'''

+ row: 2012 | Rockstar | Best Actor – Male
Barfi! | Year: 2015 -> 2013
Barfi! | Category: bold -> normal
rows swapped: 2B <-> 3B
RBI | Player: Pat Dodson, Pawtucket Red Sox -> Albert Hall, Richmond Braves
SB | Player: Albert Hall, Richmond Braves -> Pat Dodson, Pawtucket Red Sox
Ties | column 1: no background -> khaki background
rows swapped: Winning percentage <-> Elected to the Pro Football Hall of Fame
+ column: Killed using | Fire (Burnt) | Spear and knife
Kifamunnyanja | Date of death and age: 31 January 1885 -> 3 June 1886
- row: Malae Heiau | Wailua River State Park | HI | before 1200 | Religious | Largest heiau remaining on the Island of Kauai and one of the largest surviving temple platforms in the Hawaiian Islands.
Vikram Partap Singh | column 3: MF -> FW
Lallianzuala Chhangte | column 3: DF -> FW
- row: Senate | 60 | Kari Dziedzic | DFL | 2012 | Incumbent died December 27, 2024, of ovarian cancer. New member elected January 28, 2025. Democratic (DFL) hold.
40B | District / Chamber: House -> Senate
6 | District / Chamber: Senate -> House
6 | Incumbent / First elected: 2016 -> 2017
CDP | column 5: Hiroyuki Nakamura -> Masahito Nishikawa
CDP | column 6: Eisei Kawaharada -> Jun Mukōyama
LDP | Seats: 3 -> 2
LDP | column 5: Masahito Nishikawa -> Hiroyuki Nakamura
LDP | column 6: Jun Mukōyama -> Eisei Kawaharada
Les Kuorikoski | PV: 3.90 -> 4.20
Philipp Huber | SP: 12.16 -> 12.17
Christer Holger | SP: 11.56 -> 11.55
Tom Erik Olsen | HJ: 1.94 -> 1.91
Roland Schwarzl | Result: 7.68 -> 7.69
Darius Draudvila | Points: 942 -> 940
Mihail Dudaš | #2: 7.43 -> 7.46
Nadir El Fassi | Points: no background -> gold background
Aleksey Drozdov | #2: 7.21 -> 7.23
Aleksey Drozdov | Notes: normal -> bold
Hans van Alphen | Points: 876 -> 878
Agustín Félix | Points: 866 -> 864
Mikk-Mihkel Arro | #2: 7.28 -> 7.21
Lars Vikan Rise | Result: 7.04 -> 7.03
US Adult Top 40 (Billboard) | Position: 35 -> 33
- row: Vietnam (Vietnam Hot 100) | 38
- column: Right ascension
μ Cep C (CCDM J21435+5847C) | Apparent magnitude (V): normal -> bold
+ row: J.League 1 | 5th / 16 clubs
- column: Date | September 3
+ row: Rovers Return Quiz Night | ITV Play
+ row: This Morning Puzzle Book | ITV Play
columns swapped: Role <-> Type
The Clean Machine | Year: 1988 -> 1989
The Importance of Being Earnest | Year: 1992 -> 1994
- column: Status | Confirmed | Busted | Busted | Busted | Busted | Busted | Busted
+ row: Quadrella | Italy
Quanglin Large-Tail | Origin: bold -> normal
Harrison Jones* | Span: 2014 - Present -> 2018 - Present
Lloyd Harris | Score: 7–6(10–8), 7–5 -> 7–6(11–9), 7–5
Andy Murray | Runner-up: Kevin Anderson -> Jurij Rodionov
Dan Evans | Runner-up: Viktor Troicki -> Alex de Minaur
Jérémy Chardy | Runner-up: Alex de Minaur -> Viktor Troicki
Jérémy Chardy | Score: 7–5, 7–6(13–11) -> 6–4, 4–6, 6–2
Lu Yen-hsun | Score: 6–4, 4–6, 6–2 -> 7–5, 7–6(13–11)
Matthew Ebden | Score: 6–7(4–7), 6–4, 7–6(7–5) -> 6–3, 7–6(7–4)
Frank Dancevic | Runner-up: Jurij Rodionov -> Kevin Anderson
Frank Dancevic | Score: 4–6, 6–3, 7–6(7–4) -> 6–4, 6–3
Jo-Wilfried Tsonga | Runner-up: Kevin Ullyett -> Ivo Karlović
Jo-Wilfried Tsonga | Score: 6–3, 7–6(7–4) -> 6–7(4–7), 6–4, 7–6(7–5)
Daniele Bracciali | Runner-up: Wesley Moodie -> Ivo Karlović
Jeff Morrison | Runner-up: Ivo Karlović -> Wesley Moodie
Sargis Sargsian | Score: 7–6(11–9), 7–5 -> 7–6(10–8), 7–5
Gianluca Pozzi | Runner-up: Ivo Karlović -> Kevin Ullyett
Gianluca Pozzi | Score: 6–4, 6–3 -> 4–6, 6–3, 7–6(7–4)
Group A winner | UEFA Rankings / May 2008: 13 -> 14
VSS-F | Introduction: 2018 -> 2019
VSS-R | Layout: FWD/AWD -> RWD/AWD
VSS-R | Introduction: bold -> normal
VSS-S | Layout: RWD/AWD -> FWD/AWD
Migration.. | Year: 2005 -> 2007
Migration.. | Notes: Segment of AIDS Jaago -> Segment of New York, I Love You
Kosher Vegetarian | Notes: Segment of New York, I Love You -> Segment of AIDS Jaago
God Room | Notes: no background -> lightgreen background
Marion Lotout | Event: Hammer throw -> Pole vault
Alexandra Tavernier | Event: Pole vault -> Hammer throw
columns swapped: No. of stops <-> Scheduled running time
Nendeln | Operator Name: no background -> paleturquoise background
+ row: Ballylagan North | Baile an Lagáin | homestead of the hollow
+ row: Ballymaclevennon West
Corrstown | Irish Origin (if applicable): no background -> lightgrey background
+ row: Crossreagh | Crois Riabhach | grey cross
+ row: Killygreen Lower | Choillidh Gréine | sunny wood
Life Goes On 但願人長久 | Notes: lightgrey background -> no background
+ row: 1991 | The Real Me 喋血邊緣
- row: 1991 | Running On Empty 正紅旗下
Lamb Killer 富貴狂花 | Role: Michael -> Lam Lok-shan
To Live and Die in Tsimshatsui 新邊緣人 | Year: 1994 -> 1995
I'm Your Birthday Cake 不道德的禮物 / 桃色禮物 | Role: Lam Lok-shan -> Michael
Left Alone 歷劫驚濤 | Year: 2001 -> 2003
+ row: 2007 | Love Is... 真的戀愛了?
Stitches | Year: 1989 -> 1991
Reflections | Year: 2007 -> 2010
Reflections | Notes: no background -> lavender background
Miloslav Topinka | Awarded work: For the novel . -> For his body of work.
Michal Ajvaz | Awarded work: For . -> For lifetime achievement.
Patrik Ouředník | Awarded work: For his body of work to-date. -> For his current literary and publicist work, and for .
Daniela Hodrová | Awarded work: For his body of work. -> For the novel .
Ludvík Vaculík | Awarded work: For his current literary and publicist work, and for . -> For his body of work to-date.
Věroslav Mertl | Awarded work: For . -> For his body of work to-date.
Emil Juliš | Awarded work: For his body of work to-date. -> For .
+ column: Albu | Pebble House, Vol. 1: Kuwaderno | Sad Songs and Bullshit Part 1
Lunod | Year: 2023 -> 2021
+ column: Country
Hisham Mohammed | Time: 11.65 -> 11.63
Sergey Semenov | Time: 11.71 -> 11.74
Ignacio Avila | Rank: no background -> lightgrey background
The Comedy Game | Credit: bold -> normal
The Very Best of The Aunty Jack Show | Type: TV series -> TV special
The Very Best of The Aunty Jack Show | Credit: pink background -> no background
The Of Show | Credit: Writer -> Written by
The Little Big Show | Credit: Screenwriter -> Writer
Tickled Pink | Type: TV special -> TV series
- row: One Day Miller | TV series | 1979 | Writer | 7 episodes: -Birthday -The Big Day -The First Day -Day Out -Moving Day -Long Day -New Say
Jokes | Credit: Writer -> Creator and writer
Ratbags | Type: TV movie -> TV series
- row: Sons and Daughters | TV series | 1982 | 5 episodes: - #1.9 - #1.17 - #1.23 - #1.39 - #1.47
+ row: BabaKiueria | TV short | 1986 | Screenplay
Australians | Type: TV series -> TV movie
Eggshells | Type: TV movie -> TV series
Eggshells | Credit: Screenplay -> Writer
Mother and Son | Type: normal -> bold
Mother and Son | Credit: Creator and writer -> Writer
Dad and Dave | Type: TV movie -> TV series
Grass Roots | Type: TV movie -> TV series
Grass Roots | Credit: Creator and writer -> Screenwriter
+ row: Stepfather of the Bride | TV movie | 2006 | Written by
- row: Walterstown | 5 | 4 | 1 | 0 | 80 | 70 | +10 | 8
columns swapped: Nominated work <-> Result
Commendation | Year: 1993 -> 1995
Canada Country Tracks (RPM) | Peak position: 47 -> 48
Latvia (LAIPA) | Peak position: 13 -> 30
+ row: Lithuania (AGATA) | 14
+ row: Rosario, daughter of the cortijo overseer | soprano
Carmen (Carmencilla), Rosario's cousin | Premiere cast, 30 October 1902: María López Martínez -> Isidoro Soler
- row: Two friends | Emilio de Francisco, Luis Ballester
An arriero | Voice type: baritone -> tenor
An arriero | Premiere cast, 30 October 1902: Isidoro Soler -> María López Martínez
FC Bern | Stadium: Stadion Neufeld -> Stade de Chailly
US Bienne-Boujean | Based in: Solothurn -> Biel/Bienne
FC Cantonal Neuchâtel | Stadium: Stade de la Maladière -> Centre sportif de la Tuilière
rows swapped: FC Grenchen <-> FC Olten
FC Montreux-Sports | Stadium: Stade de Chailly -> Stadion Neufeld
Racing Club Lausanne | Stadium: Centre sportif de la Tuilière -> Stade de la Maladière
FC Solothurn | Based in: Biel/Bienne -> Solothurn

'''

Print everything from the first line of the listing down to and including the line that contains "columns swapped: Role <-> Type", with each line unchanged.

OUTPUT OF THE TASK
+ row: 2012 | Rockstar | Best Actor – Male
Barfi! | Year: 2015 -> 2013
Barfi! | Category: bold -> normal
rows swapped: 2B <-> 3B
RBI | Player: Pat Dodson, Pawtucket Red Sox -> Albert Hall, Richmond Braves
SB | Player: Albert Hall, Richmond Braves -> Pat Dodson, Pawtucket Red Sox
Ties | column 1: no background -> khaki background
rows swapped: Winning percentage <-> Elected to the Pro Football Hall of Fame
+ column: Killed using | Fire (Burnt) | Spear and knife
Kifamunnyanja | Date of death and age: 31 January 1885 -> 3 June 1886
- row: Malae Heiau | Wailua River State Park | HI | before 1200 | Religious | Largest heiau remaining on the Island of Kauai and one of the largest surviving temple platforms in the Hawaiian Islands.
Vikram Partap Singh | column 3: MF -> FW
Lallianzuala Chhangte | column 3: DF -> FW
- row: Senate | 60 | Kari Dziedzic | DFL | 2012 | Incumbent died December 27, 2024, of ovarian cancer. New member elected January 28, 2025. Democratic (DFL) hold.
40B | District / Chamber: House -> Senate
6 | District / Chamber: Senate -> House
6 | Incumbent / First elected: 2016 -> 2017
CDP | column 5: Hiroyuki Nakamura -> Masahito Nishikawa
CDP | column 6: Eisei Kawaharada -> Jun Mukōyama
LDP | Seats: 3 -> 2
LDP | column 5: Masahito Nishikawa -> Hiroyuki Nakamura
LDP | column 6: Jun Mukōyama -> Eisei Kawaharada
Les Kuorikoski | PV: 3.90 -> 4.20
Philipp Huber | SP: 12.16 -> 12.17
Christer Holger | SP: 11.56 -> 11.55
Tom Erik Olsen | HJ: 1.94 -> 1.91
Roland Schwarzl | Result: 7.68 -> 7.69
Darius Draudvila | Points: 942 -> 940
Mihail Dudaš | #2: 7.43 -> 7.46
Nadir El Fassi | Points: no background -> gold background
Aleksey Drozdov | #2: 7.21 -> 7.23
Aleksey Drozdov | Notes: normal -> bold
Hans van Alphen | Points: 876 -> 878
Agustín Félix | Points: 866 -> 864
Mikk-Mihkel Arro | #2: 7.28 -> 7.21
Lars Vikan Rise | Result: 7.04 -> 7.03
US Adult Top 40 (Billboard) | Position: 35 -> 33
- row: Vietnam (Vietnam Hot 100) | 38
- column: Right ascension
μ Cep C (CCDM J21435+5847C) | Apparent magnitude (V): normal -> bold
+ row: J.League 1 | 5th / 16 clubs
- column: Date | September 3
+ row: Rovers Return Quiz Night | ITV Play
+ row: This Morning Puzzle Book | ITV Play
columns swapped: Role <-> Type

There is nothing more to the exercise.